Horn started studying piano and composition at Howard University's School of Music when she was 12, with dreams of a career in classical music. But the realities of racism in the '40s precluded that possibility, and by the late '40s she'd become immersed in the thriving jazz scene around 14th and U streets NW. Debussy and Rachmaninoff gave way to Oscar Peterson, Wynton Kelly, Erroll Garner and Jamal. The girl piano player began to make an impression in local clubs, but even after forming her first trio in 1954, Horn was not one to advance herself.

In fact, that Horn came to sing at all was part accident -- a patron bribed her to sing "Melancholy Baby" -- and part pragmatism: A club owner gave Horn a raise on the condition that she keep singing.

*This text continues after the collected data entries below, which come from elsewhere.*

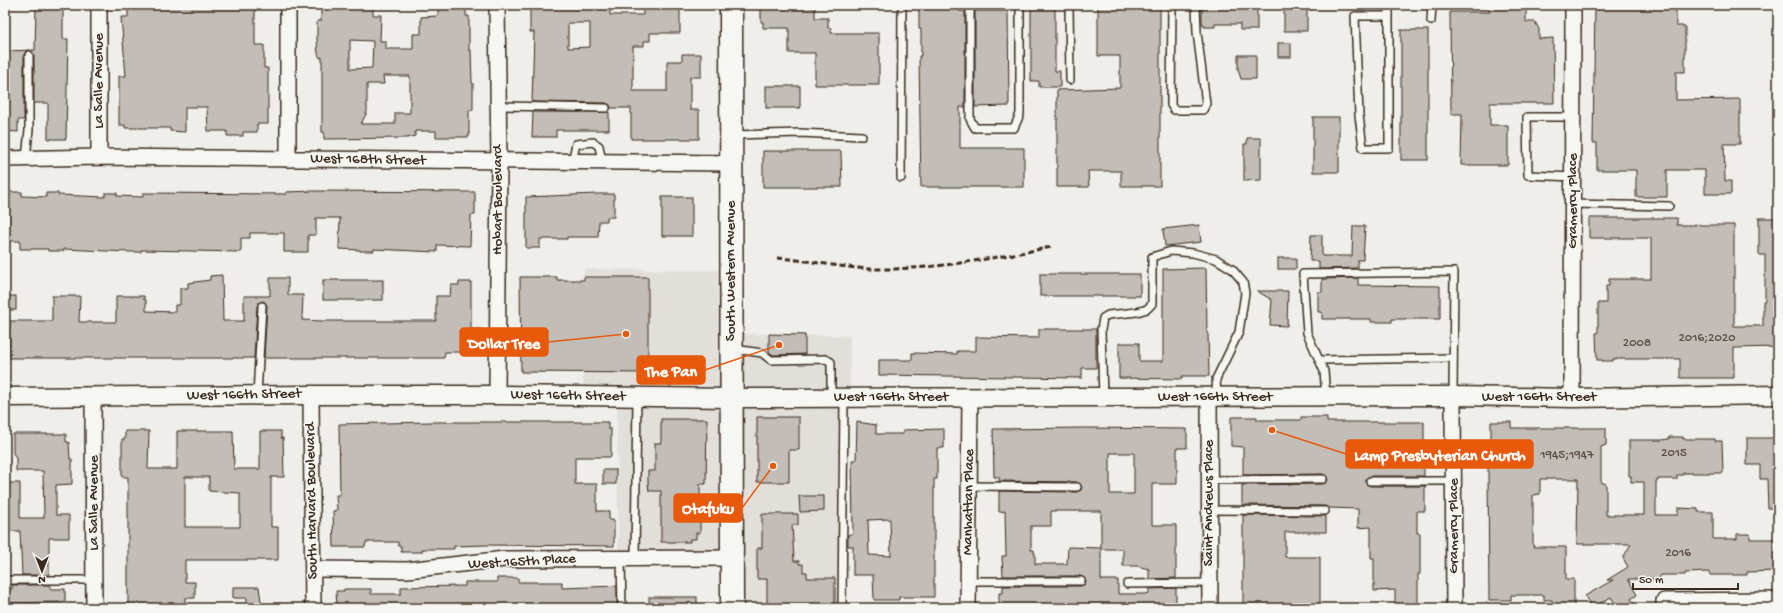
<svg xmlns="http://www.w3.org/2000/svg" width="1783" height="613" font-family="'Gochi Hand',sans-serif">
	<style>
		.built { fill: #e2dfdb }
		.building { fill: #c2bdb7; stroke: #3b2a1e; fill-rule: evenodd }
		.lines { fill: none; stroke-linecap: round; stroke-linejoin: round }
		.service-casing { stroke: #3b2a1e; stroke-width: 10 }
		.minor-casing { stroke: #3b2a1e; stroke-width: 18 }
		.tertiary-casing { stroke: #3b2a1e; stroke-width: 21 }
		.primary-casing { stroke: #3b2a1e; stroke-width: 25 }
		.service { stroke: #f6f6f2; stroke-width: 7 }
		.minor { stroke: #f6f6f2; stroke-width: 15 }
		.tertiary { stroke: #f6f6f2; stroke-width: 18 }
		.primary { stroke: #f6f6f2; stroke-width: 22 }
		.rail { stroke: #3b2a1e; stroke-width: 3; stroke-dasharray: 6 3; stroke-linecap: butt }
		.labels { text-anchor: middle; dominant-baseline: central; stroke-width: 3; stroke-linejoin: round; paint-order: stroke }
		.number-label { font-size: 13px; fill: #5d4f44 }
		.street-label { font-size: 15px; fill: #3b2a1e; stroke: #f6f6f2 }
		.leader { fill: none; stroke: #e8590c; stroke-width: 1.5 }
		.callout-dot { fill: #e8590c; stroke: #f6f6f2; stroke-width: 1.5 }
		.callout { fill: #e8590c; stroke: #e8590c; stroke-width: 1.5 }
		.callout-label { font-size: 16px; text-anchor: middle; font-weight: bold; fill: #fff }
	</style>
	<rect width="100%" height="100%" fill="#efeeea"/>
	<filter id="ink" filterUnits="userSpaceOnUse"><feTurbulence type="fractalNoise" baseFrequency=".025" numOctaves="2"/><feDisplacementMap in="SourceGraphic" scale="8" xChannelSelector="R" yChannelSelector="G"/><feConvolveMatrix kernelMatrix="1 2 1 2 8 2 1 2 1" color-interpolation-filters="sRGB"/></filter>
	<g filter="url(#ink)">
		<polygon class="built" points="584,269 731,270 731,333 850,336 850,397 845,397 842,608 732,608 731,558 618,559 617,397 583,396"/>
		<g class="building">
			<polygon points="36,5 63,5 63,39 68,39 66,139 48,139 48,103 34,103 34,55 29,50 26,51 24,55 24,120 18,120 18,132 5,131 5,51 35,50"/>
			<polygon points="128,5 255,5 255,45 264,45 264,68 268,68 268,124 257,124 257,132 243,132 243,136 227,136 227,131 208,131 207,107 185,107 185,132 170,131 170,128 125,128 125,125 119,125 119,76 126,76 121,17 128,17"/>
			<path d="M321 5 373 7V15H381L380 41H386V49H413V34H421V17L438 16V5H466V16H469V50H471L472 83H473V110H469V137H436V131H415V136L407 138 324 139V132H322V57L320 58 318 54 317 39V21H321ZM350 40 373 41 372 68 350 69ZM383 76H410V113H395V124H361L367 112V84H384Z"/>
			<path d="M530 5H610V15H643V5H680V33H650V41H644V46H633V91H667V61H682V54H701V77H690V110H699V139H631V108H611L610 105 606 103 532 102 534 32H530ZM568 23H590V47L568 48Z"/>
			<polygon points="761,5 815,5 815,18 828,18 828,28 831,28 831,33 879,33 879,85 815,85 815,53 789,53 789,28 763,28 763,22 761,22"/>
			<polygon points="927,5 959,5 959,11 965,11 965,107 960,107 960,148 1024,148 1024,187 921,187 919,56 921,56 921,29 919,29 919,6"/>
			<polygon points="1031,5 1055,5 1055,71 1060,71 1060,87 1039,87 1039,81 1031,81"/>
			<polygon points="1098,5 1160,5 1160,186 1121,186 1121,171 1088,171 1089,187 1057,187 1057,90 1120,88 1120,56 1098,56"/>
			<polygon points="1202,5 1237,5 1237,8 1257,9 1257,30 1240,30 1240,24 1215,24 1215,27 1204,27 1204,24 1202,24"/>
			<polygon points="1489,5 1526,5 1526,22 1535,22 1539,29 1539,39 1553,38 1554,103 1490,103 1490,125 1508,125 1508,165 1461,165 1462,114 1451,114 1450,12 1489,12"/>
			<polygon points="1595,5 1676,5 1676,26 1685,26 1685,72 1676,72 1676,100 1740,99 1740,144 1724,144 1725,181 1731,181 1731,194 1705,194 1705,170 1667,170 1667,197 1636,197 1636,170 1597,170 1597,143 1593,143"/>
			<polygon points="1296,6 1307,6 1307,31 1284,31 1284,9 1296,9"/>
			<polygon points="975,11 1008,11 1009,106 975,107"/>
			<rect x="1401" y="30" width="27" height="130"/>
			<rect x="1278" y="43" width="13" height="14"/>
			<polygon points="1238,55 1256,55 1256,79 1241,79 1238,69"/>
			<rect x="766" y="86" width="34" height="22"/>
			<polygon points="533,112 609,112 609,130 556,130 556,137 532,137"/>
			<rect x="1313" y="117" width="26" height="55"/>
			<polygon points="1247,138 1261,138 1261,180 1244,181 1244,144 1247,144"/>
			<polygon points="763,151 841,151 842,187 763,187"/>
			<polygon points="314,191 475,192 475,215 471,215 470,246 437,245 437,252 374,249 374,251 360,251 360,250 339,249 340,218 316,218 316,235 308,235 308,252 284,252 284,233 250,233 250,238 241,238 241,252 141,250 141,252 129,252 64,249 64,251 48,251 48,249 20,249 20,241 5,241 6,196 9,196 9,192 22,192 22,196 46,197 46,193 58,193 58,195 105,197 105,193 117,193 117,196 143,197 143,193 286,194 286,192"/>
			<polygon points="596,194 614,194 614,217 607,217 607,221 599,221 598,237 567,237 567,239 540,239 540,248 526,248 526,197"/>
			<rect x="662" y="197" width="30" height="39"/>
			<polygon points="1589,218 1677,218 1677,225 1734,225 1734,326 1763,326 1763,301 1765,301 1765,255 1759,255 1759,218 1778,218 1778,347 1734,348 1734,378 1680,378 1680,359 1613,359 1613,361 1602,361 1602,360 1597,360 1596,333 1598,333 1598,303 1606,303 1606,286 1609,286 1609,279 1651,279 1651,238 1589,238"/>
			<polygon points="1199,225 1201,242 1165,246 1163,229"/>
			<polygon points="1353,226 1365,226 1363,260 1358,260 1358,268 1319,269 1319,261 1310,261 1311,235 1322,235 1322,256 1352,256"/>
			<rect x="1278" y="258" width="18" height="11"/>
			<polygon points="1206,268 1207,333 1208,333 1209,376 1182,376 1182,379 1119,378 1119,343 1139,343 1139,361 1163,361 1163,269"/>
			<rect x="1040" y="274" width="100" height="22"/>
			<polygon points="222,275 223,321 244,321 244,296 270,296 270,278 288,278 288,295 303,295 302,320 321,321 436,321 436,296 450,296 451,285 459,285 459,282 471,282 471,329 481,329 481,346 473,346 473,352 445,352 444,358 264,358 267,306 265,302 262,301 257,306 254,358 8,358 10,321 52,321 52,296 80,296 79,322 116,322 116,296 144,296 144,300 146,300 146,311 175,312 175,305 180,305 180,288 188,288 188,283 210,280 210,276"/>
			<polygon points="520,277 557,277 557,280 584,280 584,277 648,277 648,373 521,372"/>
			<polygon points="1358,278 1358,285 1440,286 1440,319 1392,319 1392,322 1371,322 1371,319 1322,319 1322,312 1318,312 1318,292 1322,292 1322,279"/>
			<rect x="323" y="280" width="60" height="20"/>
			<polygon points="1257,291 1288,291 1287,326 1270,325 1272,300"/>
			<rect x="5" y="296" width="11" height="14"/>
			<polygon points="1039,329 1096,329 1096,368 1082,368 1082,378 879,375 879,360 912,360 912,353 957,354 957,351 976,351 976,337 1039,338"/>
			<polygon points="769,334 805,335 805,354 773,355 769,352"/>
			<polygon points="757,417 799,417 799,450 789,450 789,482 757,482"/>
			<polygon points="1231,417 1257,417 1257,420 1301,420 1301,417 1327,417 1327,422 1424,422 1424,476 1370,476 1365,481 1366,484 1370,486 1425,486 1425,511 1417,511 1417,533 1420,533 1420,574 1418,574 1418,607 1395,606 1395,590 1374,591 1374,558 1371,558 1371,527 1358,528 1358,509 1329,508 1325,506 1242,505 1242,485 1323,484 1327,482 1328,479 1323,474 1243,475 1243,447 1231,446"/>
			<polygon points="661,419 707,419 706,484 700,484 700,533 696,533 696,539 690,539 690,542 661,542 661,491 649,491 648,484 648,471 655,471 655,443 661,443"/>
			<polygon points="431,422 608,422 608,429 611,429 611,457 575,457 575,484 597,484 597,511 609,511 609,520 614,520 614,546 486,545 454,546 454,549 422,549 422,552 401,552 401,546 398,546 398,542 366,542 365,547 334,547 333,511 337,510 336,495 340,495 339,424"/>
			<path d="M857 422 876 425V434H903V430L944 429V448H937V479H934V597H899V600H874L873 575H853V546H848V535L853 533 852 460H856ZM890 519 891 556 869 555 868 520Z"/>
			<polygon points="1491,422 1511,422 1511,428 1606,428 1606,445 1601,447 1601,482 1606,484 1606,515 1644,515 1644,482 1631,482 1631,476 1629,476 1629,440 1662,440 1669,439 1669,437 1683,437 1683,439 1715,439 1715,441 1722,441 1723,473 1683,473 1683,475 1677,475 1677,479 1658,479 1658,481 1656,481 1656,515 1678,515 1678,508 1698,509 1698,512 1713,512 1713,539 1737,539 1737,534 1750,534 1750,539 1778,539 1778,571 1747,572 1747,575 1710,575 1710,572 1685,573 1685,575 1660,575 1660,579 1628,579 1637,595 1631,599 1637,608 1618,608 1611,597 1592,608 1585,596 1613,580 1607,580 1628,567 1623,558 1631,544 1577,544 1578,479 1540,479 1540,494 1533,495 1533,547 1566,547 1566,579 1574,579 1574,607 1553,607 1552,600 1544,600 1544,595 1511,595 1511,600 1489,600 1488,467 1491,467"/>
			<path d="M1088 428 1187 429V448H1177V484H1152V525H1176V578L1149 579V569L1137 566H1123V549H1101V580H1118V594H1146L1149 593V589L1176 588V607H999V593H1003V586H1081L1085 584 1086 581 1081 576H1003L1002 556H1006L1005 511 999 512V491L1077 492 1081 490 1082 487 1077 482 999 481V477H994L993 429ZM1110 453H1134V494H1110ZM1051 511H1101V548L1068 547 1067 564H1035V553H1034V550H1031V526H1051Z"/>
			<path d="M125 431H149L148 469H177V431H233L234 469H260V431H281V438H283L284 477H271V527H278V560H185V582H195V598H185V608H128V477H122V439H125ZM185 477H209V491L240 493V527H185Z"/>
			<polygon points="13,434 66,434 66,442 69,442 70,459 72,459 72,484 56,485 56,515 69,515 69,538 49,538 49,575 22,575 20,531 5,531 5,483 20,483 20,518 44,518 43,471 16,471 16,458 13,453"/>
			<polygon points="1747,438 1778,438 1778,508 1768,508 1767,479 1760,479 1760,465 1747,465"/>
			<rect x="603" y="470" width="13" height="14"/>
			<polygon points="799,496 824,496 824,511 800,512"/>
			<polygon points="762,514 798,514 798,525 792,525 794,561 799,561 799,564 803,564 803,572 807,572 807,578 835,578 835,608 767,608 767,579 757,579 757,550 758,548 762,548"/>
			<polygon points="1243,515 1326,516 1326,532 1285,532 1285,557 1320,557 1320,606 1243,606"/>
			<polygon points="497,578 518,578 518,582 562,582 562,588 617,586 617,608 337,608 336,591 344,591 344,589 371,589 371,594 401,594 401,587 465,586 465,582 497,582"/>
			<polygon points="12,585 50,585 50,589 65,589 65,602 5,603 5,589 12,589"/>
			<polygon points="233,587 259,587 262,608 247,608 247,598 233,598"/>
			<rect x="649" y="597" width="48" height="11"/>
		</g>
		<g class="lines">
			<g class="service-casing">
				<g id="service">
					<polyline points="970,5 970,119 975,128 1014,128 1020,114 1020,5"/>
					<polyline points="1069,5 1070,80"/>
					<polyline points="1172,5 1171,105 1174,110 1203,110 1206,104 1197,32 1196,5"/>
					<polyline points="1389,5 1389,148 1363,148 1359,115 1355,16 1389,16"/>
					<polyline points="1431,21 1432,5"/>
					<polyline points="498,106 606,108"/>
					<polyline points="1573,117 1527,117 1528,175 1573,177"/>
					<polyline points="733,135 800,133 862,136"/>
					<polyline points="26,158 29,130 29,55"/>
					<polyline points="572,162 576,144 593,142 599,146 602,162"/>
					<polyline points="901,178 902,5"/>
					<polyline points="1572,204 1669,206"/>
					<polyline points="734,349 762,353 771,360 826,359 831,362 831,397"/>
					<polyline points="1320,360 1453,358"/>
					<polyline points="257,395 262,306"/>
					<polyline points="1103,397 1101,330 1103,318 1108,315 1137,312 1147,309 1152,304 1152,257 1171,251 1193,253 1216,259 1232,269 1243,282 1245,293 1239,332 1216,379 1217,397"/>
					<polyline points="1326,397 1324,371 1307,333 1303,274 1454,272 1453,396"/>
					<polyline points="1209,480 1323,479"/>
					<polyline points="1370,481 1453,481"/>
					<polyline points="969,486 1077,487"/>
					<polyline points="1209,510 1325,511"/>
					<polyline points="621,559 622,608"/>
					<polyline points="635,559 637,397"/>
					<polyline points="5,580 94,580"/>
					<polyline points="968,581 1081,581"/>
					<polyline points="1127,584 1209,583"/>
					<polyline points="842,608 844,398"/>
				</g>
			</g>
			<g class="minor-casing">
				<g id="minor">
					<polyline points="288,5 288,159"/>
					<polyline points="497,5 499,162 497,395"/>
					<polyline points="99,157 99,5"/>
					<polyline points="5,159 99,157 730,163"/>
					<polyline points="311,395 313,608"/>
					<polyline points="1453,396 1454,608"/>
					<polyline points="93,398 94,608"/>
					<polyline points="1209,398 1210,608"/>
					<polyline points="1572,398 1573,5"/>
					<polyline points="313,569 407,570 505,559 731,558"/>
					<polyline points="968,608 970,397"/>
					<polyline points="1664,608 1664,601 1778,600"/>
				</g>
			</g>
			<g class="tertiary-casing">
				<polyline id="tertiary" points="5,397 311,395 497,395 730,398 1453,396 1572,398 1778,395"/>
			</g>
			<g class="primary-casing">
				<polyline id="primary" points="731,5 732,608"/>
			</g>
			<use href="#service" class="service"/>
			<use href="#minor" class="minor"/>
			<use href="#tertiary" class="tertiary"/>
			<use href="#primary" class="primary"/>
			<path class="rail" d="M777 258C809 260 841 268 874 269 934 270 993 258 1052 247"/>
		</g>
	</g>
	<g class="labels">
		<g class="number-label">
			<text x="1707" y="338">2016;2020</text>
			<text x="1637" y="343">2008</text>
			<text x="1674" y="453">2015</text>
			<text x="1567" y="455">1945;1947</text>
			<text x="1678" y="553">2016</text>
		</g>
		<g class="street-label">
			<text transform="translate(99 81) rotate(-90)">La Salle Avenue</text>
			<text transform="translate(368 160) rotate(1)">West 168th Street</text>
			<text transform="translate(498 200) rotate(-90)">Hobart Boulevard</text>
			<text transform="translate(1573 201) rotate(-90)">Gramercy Place</text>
			<text transform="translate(731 271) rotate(-90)">South Western Avenue</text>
			<text transform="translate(244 395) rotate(-1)">West 166th Street</text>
			<text transform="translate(568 396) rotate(1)">West 166th Street</text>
			<text x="891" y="397">West 166th Street</text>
			<text x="1215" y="397">West 166th Street</text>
			<text x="1539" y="397">West 166th Street</text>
			<text transform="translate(312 501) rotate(-91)">South Harvard Boulevard</text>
			<text transform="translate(969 502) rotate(-89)">Manhattan Place</text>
			<text transform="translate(94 503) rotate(-90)">La Salle Avenue</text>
			<text transform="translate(1209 503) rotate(-90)">Saint Andrews Place</text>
			<text transform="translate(1454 526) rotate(-90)">Gramercy Place</text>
			<text transform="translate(522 562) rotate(-3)">West 165th Place</text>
		</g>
	</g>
	<path class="leader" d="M626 334L548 342M779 345L705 370M1272 430L1346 454M773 466L742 508"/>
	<g class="callout-dot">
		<circle cx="626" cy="334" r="4"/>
		<circle cx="779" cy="345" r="4"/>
		<circle cx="1272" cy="430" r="4"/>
		<circle cx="773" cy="466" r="4"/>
	</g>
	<g class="callout">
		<rect x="460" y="328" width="88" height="28" rx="4"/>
		<rect x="637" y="356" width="68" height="28" rx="4"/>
		<rect x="1346" y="440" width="187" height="28" rx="4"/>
		<rect x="674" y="494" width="68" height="28" rx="4"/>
	</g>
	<g class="callout-label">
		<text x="504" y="348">Dollar Tree</text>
		<text x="671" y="376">The Pan</text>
		<text x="1440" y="460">Lamp Presbyterian Church</text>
		<text x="708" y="513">Otafuku</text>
	</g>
	<rect width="1783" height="613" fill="none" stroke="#f6f6f2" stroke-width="20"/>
	<rect x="10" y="10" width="1763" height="593" fill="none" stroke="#3b2a1e" stroke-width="1.5" filter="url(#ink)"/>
	<g transform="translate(42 571) rotate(180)" stroke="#f6f6f2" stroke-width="3" paint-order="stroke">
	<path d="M0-3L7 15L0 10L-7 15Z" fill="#3b2a1e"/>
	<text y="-6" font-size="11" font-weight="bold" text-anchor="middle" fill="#3b2a1e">N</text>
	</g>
	<path d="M1633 583v6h105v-6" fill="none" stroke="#3b2a1e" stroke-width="2"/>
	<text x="1639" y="583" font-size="12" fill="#3b2a1e" stroke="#f6f6f2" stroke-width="3" paint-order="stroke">50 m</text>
</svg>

That Miles Davis became a fan via Horn's 1960 debut album, "Embers and Ashes," was part miracle: few copies were manufactured and they were hard to find. Yet Davis managed to and became smitten, playing it so much at home that his kids could sing along to it. A year later, he invited Horn to open for him at the Village Vanguard, though that opportunity almost passed. When he called her and made the offer, Horn didn't believe it was really Davis. She hung up. But Davis sent her a train ticket to New York, and she went.

It could have been a breakthrough moment, but in the end, it was only a moment. Quincy Jones, who was in the opening-night crowd, would produce a pair of Horn albums in the early '60s but miscast her as a stand-up singer, denying her the comfort of accompanying herself in the trio format in which she was so adept. "Nobody knows how to play for me except me," she would complain. "I need to hear my own chords and set my own tempo."

Wider recognition didn't arrive until 1986, when she signed with Verve and began a string of critically acclaimed albums that garnered nine straight Grammy nominations.

Horn never pursued a career with the single-mindedness of such peers as Ella Fitzgerald, Sarah Vaughan, Carmen McRae or Betty Carter -- she simply wasn't as driven or hard-nosed or forceful. But Horn's records drew stellar guests, and she performed around the world as her health allowed. In the end, Shirley Horn's life was much like her song: She got as much music as possible out of every precious note, and in so doing made each note that much more precious.

Last December, looking back on her life, Horn suggested that she never had a choice in the matter: "I think when I was born, it's like God said, 'Music!,' and that was it. All my life, that's all I knew. It's in me, it's jammed up and it's got to come out."